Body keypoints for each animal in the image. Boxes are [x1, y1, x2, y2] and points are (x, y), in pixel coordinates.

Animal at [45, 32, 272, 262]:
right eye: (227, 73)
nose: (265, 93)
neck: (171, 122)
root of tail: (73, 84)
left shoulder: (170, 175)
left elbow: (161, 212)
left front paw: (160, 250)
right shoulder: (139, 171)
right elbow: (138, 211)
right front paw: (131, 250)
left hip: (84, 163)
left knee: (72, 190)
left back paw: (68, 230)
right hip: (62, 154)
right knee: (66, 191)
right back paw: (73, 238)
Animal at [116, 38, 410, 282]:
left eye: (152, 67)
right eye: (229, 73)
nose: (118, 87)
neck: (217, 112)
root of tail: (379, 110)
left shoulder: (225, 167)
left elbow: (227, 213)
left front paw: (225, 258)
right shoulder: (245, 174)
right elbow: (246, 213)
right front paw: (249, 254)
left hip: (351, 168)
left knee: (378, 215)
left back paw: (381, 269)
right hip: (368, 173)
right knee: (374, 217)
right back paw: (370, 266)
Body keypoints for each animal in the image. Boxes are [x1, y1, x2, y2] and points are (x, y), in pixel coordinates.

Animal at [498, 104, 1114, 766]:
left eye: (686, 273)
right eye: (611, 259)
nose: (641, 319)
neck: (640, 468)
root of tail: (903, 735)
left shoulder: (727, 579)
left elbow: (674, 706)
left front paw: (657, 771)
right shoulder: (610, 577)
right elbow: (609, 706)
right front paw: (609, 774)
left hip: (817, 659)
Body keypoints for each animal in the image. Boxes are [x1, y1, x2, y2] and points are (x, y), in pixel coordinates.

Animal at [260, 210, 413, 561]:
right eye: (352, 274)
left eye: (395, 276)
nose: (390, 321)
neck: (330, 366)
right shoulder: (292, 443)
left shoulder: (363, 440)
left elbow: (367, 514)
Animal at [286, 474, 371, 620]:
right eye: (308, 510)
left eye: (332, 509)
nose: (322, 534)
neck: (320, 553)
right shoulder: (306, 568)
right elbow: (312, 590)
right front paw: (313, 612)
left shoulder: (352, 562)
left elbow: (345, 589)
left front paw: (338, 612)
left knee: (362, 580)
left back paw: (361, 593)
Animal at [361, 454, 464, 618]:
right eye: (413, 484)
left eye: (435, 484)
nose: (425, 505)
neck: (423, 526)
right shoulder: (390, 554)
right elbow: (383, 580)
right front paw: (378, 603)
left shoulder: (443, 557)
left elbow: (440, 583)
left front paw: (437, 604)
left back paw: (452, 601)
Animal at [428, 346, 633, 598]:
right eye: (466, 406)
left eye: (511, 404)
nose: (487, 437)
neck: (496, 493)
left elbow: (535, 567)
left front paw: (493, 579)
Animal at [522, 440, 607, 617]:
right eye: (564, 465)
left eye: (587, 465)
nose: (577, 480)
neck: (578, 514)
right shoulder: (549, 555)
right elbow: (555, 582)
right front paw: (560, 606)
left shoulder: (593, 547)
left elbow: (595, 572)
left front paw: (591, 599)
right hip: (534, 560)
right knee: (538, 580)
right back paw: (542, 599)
-*-*-
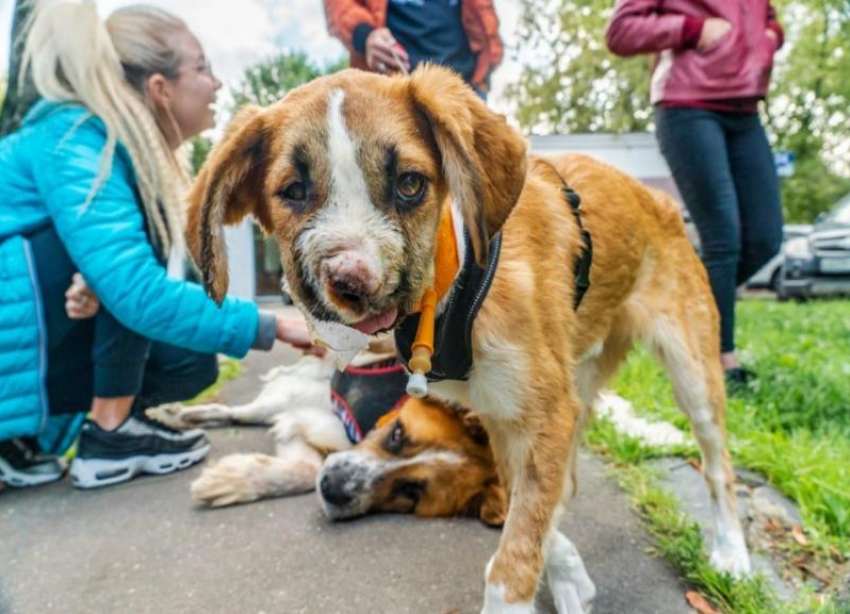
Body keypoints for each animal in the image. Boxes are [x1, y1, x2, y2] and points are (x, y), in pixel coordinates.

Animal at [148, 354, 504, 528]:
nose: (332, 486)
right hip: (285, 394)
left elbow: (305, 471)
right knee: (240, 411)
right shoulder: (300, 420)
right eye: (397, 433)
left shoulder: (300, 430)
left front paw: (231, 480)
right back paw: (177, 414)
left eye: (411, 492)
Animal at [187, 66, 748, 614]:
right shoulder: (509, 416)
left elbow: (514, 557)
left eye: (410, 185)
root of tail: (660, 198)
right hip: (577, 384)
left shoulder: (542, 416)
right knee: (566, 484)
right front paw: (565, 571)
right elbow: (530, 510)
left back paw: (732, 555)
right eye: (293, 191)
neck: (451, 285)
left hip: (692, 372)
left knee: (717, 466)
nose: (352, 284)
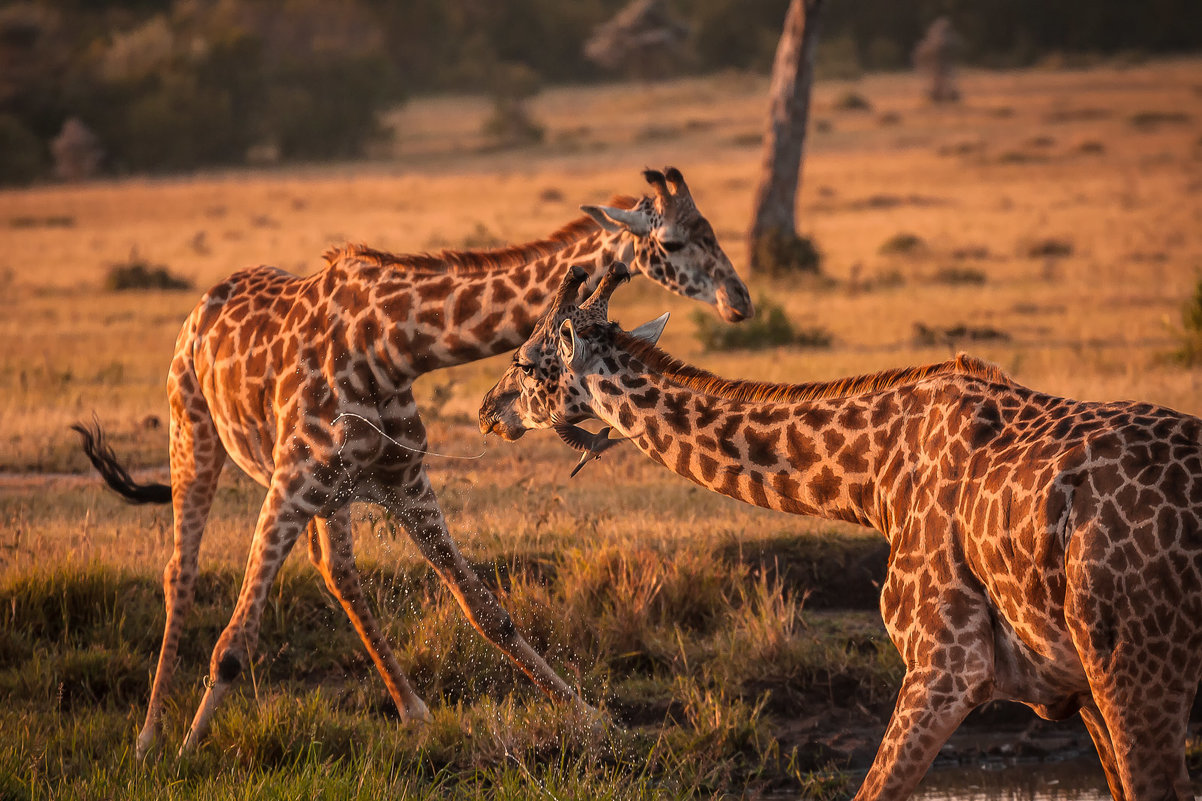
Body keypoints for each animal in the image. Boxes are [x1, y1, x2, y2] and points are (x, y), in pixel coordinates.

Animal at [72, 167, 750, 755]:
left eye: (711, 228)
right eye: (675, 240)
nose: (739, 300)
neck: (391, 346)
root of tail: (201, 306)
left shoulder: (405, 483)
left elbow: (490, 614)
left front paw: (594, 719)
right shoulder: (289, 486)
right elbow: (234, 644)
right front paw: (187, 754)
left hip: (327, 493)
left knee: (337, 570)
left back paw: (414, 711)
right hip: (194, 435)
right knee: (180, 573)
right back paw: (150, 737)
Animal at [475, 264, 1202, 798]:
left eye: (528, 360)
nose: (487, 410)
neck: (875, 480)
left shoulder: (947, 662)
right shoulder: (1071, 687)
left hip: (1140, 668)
-*-*-
[Your task]
Using the records above, set down exactly the lines from the one with "left back paw: (452, 601)" through the one with "right back paw: (542, 599)", inclusive, and nothing more.

[Response area]
left back paw: (452, 601)
Animal at [428, 346, 633, 598]:
right eye: (466, 406)
left eye: (511, 404)
nose: (487, 437)
neck: (496, 493)
left elbow: (535, 567)
left front paw: (493, 579)
Animal at [522, 440, 607, 617]:
right eye: (564, 465)
left eye: (587, 465)
nose: (577, 480)
neck: (578, 514)
right shoulder: (549, 555)
right elbow: (555, 582)
right front paw: (560, 606)
left shoulder: (593, 547)
left elbow: (595, 572)
left front paw: (591, 599)
right hip: (534, 560)
right knee: (538, 580)
right back paw: (542, 599)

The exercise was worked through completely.